*Page text*.
Few things that can be learnt here:
- What are ELMo embeddings
- How to use Tensorflow Hub to generate ELMo embeddings
- Tensorflow implementation for Named Entity Recognition using twitter dataset
ELMo is a technique which lead the task of creating word embeddings to a whole new level. So far, Word2Vec, GloVe were widely used for various NLP tasks to deal with language.
The idea of any word embeddings in simple terms is to give words/tokens in a language a numeric form that can be understood by machine learning models.
Word2Vec showed that we can use a vector (a list of numbers) to properly represent words in a way that captures
a. semantic or meaning-related relationships (e.g. the ability to tell if words are similar, or opposites, or that a pair of words like “King” and “Queen” have the same relationship between them as “Man” and “Woman” have between them), as well as,
b. syntactic, or grammar-based, relationships (e.g. the relationship between “had” and “has” is the same as that between “was” and “is”).
There are two ways to obtain word embeddings:
- Learn word embeddings jointly with the main task at hand like text classification, named entity recognition
- Load into your model word embeddings that were precomputed using a different machine learning task than the one at hand. Thesea are called pretrained word embeddings.
And, it was quickly realized that it’s a great idea to use embeddings that were pre-trained on vast amounts of text data instead of training them alongside the model on what was frequently a small dataset. So it became possible to download a list of words and their embeddings generated by pre-training with Word2Vec or GloVe.
If we’re using, for example say, GloVe representation, then the word “stick” would be represented by one particular vector no-matter what the context was.
But ELMo wants to commit a vector to a word only after meeting one condition. It cares about context. So if you ask your ELMo, what is the vector representation of word "stick" it will ask back "What is the context? Use the word in a sentence please?". So basically ELMo needs to see entire sentence in which the word is used before generating its representative numeric vector/embedding. This is how contextual word embeddings were born!!!
For further intuitive understanding refer to this blog ELMo explained
The detailed explanation about its functioning and architecuture can be referred from the paper Deep contextualized word representations
So what is the secret of ELMo?
ELMo gained its language understanding from being trained to predict the next word in a sequence of words - a task called Language Modeling. This is convenient because we have vast amounts of text data that such a model can learn from without needing labels.
For training language model, it utilizes bidirection LSTMs so that it can caputre context of a word from either sides. It is mentioned in the paper as pre-trained biLM.
As described in the paper (see section 3.4
), the final ELMo model (used for pre-training) contains 2 biLSTM layers each will produce their own hidden states. Input to the first biLSTM layer can be some context-independent token representation for each token (character based representations). Finally, contextualized embedding comes through grouping together (by weighted summation) of the following outputs:
- Initial embeddings used
- biLSTM layer 1
- biLSTM layer 2
As a result, the biLM provides three layers of representations for each input token, including those outside the training set due to purely character input. In contrast, traditional word embedding methods that only provide one layer of representation for tokens in a fixed vocabulary.
This biLM can be pretrained on 1B Word Benchmark and later used for downstream tasks by finetuning.

*Information provided*.

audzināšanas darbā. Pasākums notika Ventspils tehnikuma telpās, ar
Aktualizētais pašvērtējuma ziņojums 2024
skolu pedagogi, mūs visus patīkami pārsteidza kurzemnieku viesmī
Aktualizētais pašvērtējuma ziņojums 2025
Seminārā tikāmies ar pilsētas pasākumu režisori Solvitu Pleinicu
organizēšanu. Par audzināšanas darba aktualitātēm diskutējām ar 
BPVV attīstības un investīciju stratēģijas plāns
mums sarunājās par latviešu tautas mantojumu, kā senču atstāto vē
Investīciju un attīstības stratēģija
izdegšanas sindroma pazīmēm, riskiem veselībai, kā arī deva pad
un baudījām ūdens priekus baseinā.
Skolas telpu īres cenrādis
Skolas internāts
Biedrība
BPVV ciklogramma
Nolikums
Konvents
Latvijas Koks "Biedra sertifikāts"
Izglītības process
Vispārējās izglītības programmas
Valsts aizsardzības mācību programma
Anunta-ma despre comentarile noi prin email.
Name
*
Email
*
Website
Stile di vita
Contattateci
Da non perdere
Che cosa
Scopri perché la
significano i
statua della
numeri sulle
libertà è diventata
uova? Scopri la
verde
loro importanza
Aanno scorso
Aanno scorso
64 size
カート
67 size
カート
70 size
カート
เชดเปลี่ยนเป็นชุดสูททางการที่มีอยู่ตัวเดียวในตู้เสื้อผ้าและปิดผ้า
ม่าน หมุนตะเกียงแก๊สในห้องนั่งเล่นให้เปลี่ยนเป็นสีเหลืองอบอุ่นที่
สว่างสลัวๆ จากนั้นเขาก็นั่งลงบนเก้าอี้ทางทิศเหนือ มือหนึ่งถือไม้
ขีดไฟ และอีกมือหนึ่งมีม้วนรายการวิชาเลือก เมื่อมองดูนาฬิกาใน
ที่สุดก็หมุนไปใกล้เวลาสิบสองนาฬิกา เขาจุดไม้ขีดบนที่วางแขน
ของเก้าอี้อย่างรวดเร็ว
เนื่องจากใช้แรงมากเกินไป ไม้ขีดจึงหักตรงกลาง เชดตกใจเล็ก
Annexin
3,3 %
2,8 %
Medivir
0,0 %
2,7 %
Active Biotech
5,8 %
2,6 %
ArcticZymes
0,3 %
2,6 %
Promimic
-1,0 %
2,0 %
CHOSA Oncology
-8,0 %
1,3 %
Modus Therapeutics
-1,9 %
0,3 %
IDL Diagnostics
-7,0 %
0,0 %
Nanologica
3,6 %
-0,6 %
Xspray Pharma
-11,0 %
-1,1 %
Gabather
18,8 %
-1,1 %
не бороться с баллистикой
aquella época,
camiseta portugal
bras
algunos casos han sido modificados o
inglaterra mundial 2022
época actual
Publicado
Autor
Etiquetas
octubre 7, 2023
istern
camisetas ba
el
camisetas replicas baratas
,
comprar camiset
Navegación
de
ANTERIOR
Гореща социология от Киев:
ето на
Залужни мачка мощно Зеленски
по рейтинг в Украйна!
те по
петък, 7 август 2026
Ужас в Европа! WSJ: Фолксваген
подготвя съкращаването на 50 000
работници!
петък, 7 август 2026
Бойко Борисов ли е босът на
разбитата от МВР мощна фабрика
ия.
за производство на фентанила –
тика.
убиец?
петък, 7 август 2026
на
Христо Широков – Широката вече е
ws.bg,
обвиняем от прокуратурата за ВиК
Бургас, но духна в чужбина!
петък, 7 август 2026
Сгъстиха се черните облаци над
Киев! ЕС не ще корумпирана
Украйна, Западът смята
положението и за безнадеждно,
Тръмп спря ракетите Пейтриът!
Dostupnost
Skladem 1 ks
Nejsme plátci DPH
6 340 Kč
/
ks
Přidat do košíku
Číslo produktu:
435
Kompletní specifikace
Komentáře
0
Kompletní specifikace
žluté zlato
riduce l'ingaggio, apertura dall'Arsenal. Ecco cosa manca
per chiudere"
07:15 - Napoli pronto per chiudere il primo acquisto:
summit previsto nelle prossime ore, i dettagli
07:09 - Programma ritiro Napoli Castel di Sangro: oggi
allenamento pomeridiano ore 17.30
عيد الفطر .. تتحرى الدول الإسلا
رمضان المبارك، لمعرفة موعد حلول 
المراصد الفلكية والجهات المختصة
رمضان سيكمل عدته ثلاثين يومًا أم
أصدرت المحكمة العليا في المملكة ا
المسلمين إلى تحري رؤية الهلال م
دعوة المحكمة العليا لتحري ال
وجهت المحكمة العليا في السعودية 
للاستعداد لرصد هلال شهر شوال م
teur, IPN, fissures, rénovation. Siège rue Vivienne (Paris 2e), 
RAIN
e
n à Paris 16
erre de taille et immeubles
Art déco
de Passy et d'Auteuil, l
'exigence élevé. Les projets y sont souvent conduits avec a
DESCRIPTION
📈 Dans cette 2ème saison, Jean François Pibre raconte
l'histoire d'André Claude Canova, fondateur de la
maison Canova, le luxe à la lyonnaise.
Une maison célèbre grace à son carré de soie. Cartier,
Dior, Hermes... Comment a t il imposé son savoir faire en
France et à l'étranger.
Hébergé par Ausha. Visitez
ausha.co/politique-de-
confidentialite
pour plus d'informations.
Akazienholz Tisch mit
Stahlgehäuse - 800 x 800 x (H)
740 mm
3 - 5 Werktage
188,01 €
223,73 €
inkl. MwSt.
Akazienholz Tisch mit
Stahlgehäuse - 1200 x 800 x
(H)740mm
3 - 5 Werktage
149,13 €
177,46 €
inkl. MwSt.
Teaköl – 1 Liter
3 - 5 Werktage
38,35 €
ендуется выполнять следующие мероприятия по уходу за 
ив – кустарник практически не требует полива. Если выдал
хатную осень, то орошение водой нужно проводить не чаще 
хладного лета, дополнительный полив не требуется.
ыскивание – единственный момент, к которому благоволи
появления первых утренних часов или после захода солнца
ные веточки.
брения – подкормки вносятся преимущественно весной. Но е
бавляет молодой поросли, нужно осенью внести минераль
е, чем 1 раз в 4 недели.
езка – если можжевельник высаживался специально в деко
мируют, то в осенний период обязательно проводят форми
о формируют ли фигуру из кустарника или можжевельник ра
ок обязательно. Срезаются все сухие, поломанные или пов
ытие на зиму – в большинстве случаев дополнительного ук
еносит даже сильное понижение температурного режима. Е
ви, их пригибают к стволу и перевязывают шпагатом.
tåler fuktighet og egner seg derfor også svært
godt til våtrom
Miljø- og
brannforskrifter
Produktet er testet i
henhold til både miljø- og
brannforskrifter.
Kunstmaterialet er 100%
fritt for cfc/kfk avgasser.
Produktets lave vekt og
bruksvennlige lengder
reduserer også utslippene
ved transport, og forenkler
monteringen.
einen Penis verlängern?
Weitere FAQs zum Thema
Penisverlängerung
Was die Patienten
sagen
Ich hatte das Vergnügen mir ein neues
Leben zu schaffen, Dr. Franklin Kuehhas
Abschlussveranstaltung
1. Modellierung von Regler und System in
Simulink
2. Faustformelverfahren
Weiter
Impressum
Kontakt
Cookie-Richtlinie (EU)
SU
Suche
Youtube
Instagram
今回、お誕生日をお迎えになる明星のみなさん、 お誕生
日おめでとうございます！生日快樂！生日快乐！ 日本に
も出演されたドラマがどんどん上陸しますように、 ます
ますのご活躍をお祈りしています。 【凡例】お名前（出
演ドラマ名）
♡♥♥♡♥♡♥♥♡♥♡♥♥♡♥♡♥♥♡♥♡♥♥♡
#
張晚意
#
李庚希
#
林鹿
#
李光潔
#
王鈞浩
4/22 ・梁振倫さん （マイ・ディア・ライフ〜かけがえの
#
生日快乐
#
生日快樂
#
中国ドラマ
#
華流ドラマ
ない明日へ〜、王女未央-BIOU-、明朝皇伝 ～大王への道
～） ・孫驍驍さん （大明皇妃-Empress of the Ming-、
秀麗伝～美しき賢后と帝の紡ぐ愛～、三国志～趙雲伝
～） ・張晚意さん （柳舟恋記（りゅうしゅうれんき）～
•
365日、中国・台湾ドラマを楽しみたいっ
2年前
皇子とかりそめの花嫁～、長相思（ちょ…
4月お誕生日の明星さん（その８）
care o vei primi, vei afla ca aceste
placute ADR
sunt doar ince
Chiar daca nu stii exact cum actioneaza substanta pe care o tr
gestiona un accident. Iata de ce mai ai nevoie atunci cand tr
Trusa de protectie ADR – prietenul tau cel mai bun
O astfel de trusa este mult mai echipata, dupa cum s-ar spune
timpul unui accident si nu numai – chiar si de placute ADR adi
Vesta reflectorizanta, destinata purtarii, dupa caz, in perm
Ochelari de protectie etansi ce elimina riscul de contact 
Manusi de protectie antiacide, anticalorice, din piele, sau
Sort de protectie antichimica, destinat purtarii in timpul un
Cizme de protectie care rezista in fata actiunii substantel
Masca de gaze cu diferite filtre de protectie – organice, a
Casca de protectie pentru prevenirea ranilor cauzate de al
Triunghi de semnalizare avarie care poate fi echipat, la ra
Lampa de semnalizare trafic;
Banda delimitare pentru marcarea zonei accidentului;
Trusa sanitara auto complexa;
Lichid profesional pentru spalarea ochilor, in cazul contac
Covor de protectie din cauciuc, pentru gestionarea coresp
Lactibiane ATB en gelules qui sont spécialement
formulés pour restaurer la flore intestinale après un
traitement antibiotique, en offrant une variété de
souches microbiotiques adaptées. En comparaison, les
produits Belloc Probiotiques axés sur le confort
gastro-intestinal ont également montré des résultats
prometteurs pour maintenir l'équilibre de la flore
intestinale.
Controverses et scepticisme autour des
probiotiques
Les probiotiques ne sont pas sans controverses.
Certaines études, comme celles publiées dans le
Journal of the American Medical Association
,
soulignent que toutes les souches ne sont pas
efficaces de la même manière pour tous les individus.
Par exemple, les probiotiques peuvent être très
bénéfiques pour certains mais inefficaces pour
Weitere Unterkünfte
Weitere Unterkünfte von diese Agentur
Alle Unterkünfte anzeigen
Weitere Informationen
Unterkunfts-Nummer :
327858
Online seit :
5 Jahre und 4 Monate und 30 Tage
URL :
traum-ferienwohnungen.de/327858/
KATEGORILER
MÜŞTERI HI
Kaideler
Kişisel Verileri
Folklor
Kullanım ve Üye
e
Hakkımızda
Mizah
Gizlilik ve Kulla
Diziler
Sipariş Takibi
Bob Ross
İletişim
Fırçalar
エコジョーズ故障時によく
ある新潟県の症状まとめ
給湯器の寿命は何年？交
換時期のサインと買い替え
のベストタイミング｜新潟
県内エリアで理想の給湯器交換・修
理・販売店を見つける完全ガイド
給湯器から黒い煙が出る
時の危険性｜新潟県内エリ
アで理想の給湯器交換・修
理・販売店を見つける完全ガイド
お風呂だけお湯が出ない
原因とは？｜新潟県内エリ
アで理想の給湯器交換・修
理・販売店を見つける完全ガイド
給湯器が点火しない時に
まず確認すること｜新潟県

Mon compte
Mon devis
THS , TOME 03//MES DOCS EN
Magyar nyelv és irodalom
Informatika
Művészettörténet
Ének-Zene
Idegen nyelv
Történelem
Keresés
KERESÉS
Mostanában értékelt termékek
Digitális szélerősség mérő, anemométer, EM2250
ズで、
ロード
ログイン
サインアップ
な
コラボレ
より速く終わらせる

*Activities*.
(a) Using the ELMo page, explain why training a model on language modeling is convenient.
(b) Transcribe the ELMo page, starting at "For training language" and ending at "as pre-trained biLM.".
(c) Decide whether each statement agrees with the ELMo page, answering yes or no and quoting the words that settle it: (i) The final ELMo model contains three biLSTM layers. (ii) Under GloVe, the word "stick" gets the same vector in every context. (iii) The biLM can be pretrained on the 1B Word Benchmark.

*Answers to the exercises*.
(a) It is convenient because there are vast amounts of text data that such a model can learn from without needing labels.

(b)
For training language model, it utilizes bidirection LSTMs so that it can caputre context of a word from either sides. It is mentioned in the paper as pre-trained biLM.

(c)
(i) No: "the final ELMo model (used for pre-training) contains 2 biLSTM layers"
(ii) Yes: "the word “stick” would be represented by one particular vector no-matter what the context was"
(iii) Yes: "This biLM can be pretrained on 1B Word Benchmark"